When I say “play Buffett” I meant people who follows Buffett investing strategy, more specifically people who buy and hold his company Berkshire Hathaway (NYSE: BRK.A, BRK.B) stock. This is not easy as Buffett’s strategy is not clear cut, and his company stock is mostly overpriced in recent years (because of his fame), not to mention doing homework on Berkshire is almost mission impossible (at least I felt I cannot understand his corner stone business: insurance). So here is a better way:
Buying the stocks Buffett bought
Berkshire is a net buyer of equities (stocks), and because of its size, it has to file buy/sell activities to SEC each quarter (gurusfocus has a nice table for this). Buying the stocks Buffett bought @50% or 30% off Buffett price, will offer the margin of safety (both in terms of company business and the stock price) in investing. As I said in my previous NRG post, Buffett average cost of NRG stock is about $34.36 per share.
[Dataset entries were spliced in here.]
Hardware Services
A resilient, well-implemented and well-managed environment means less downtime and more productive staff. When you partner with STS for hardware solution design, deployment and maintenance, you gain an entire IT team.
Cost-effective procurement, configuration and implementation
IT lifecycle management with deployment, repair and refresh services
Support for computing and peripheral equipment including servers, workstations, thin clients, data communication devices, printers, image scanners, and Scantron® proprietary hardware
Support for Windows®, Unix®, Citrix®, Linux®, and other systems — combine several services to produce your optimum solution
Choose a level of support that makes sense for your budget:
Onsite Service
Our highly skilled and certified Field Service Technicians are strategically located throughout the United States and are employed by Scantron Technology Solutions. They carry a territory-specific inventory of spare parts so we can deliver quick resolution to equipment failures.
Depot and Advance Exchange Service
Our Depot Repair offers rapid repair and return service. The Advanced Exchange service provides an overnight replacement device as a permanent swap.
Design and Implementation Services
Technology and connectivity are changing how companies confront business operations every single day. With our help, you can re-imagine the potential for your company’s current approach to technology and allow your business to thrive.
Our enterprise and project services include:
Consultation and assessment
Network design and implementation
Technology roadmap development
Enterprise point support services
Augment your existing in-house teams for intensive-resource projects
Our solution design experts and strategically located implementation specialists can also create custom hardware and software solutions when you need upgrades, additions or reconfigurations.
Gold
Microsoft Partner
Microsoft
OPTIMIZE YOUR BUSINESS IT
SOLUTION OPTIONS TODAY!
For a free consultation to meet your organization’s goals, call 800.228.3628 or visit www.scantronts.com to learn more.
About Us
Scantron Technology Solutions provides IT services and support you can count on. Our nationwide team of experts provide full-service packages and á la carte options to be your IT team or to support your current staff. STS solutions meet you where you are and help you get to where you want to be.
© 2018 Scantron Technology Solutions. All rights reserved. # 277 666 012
A showdown between Exelon and NRG Energy
I received the annual meeting and Exelon proxy material: both companies sent the letter and voting card twice (one before the new offer, one after). I voted with the NRG board before Exelon raised its offer.
July 2, Exelon (NYSE: EXC) increased exchange offer from 0.485 to 0.545 Exelon share for one NRG share (Exelon IR web site).
Fortune magazine article. Latest Economist also had an article on this topic. I think NRG Energy assets in Texas is more valuable than Exelon midwest (Chicago) because of demography (population, and economy in Texas will grow faster in the future).
What’s the right price?
It appears David Crane, the CEO of NRG, is expecting something in the 30s. Currently Exelon offer is about $26 to 27 (0.545 share of EXC stock). I believe when Buffett bought this, he was not expecting to take a loss. So my advice to John Rowe (CEO of Exelon): at least raise the offer to make the Orcale of Omaha break even, OK?
Disclousure: Long NRG, no positions on EXC.